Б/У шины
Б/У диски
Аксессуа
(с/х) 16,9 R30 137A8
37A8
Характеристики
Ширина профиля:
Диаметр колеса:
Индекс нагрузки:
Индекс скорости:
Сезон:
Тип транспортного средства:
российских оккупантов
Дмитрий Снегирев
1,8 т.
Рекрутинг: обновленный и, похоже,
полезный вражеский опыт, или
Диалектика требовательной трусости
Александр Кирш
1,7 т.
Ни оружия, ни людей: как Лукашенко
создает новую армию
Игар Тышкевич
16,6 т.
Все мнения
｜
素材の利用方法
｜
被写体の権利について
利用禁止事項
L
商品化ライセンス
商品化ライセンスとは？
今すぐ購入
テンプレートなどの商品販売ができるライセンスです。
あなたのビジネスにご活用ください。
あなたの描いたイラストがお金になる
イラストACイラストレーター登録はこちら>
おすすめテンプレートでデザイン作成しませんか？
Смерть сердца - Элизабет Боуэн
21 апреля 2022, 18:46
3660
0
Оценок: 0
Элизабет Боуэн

...

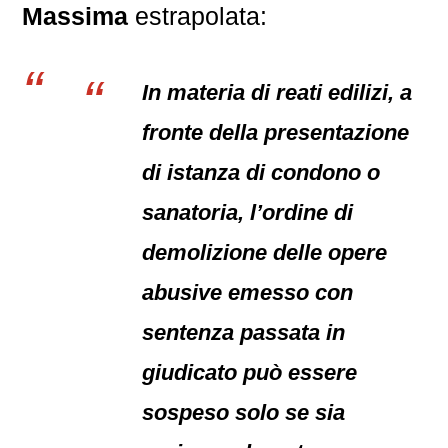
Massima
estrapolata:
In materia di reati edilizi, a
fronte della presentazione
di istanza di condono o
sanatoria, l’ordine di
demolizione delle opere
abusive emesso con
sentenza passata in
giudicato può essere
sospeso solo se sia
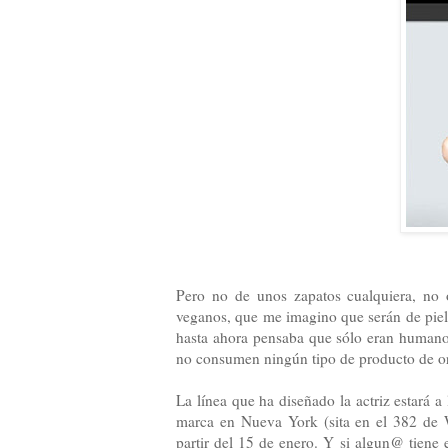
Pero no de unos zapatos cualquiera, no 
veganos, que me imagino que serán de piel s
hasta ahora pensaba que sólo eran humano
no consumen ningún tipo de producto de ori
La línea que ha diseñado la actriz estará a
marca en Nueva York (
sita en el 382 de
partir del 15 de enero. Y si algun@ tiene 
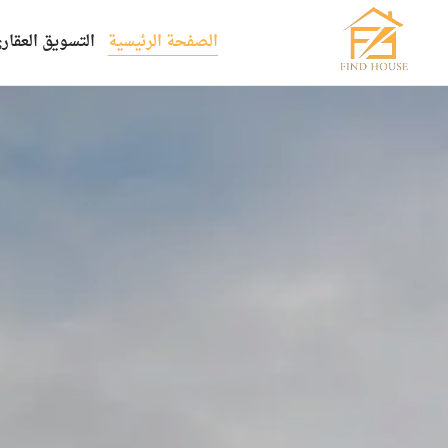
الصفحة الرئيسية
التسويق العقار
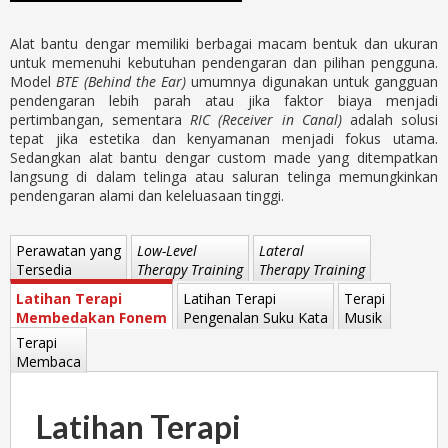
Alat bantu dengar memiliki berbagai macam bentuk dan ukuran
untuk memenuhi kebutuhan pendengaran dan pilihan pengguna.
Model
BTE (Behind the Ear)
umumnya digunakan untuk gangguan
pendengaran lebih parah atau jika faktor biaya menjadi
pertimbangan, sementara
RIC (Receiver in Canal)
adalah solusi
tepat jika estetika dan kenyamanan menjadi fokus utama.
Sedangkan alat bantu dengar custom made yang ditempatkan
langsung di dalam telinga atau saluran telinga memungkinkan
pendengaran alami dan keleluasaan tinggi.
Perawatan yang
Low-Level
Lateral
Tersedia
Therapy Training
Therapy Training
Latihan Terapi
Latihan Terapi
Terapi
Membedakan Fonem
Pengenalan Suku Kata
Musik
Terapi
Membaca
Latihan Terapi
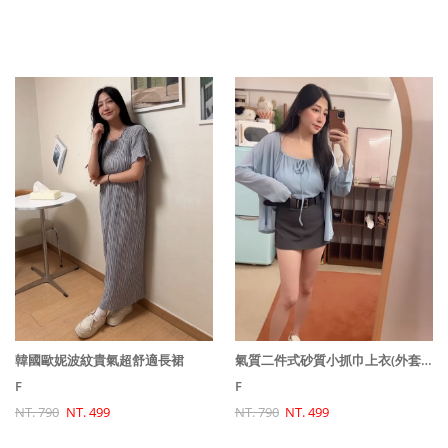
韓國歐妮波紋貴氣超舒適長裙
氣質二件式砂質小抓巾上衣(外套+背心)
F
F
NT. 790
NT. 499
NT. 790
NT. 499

__Exercise instructions__. Within the entries above, find each line where "Элизабет" appears; copy every one.

__Answer to this problem__.
Смерть сердца - Элизабет Боуэн
Элизабет Боуэн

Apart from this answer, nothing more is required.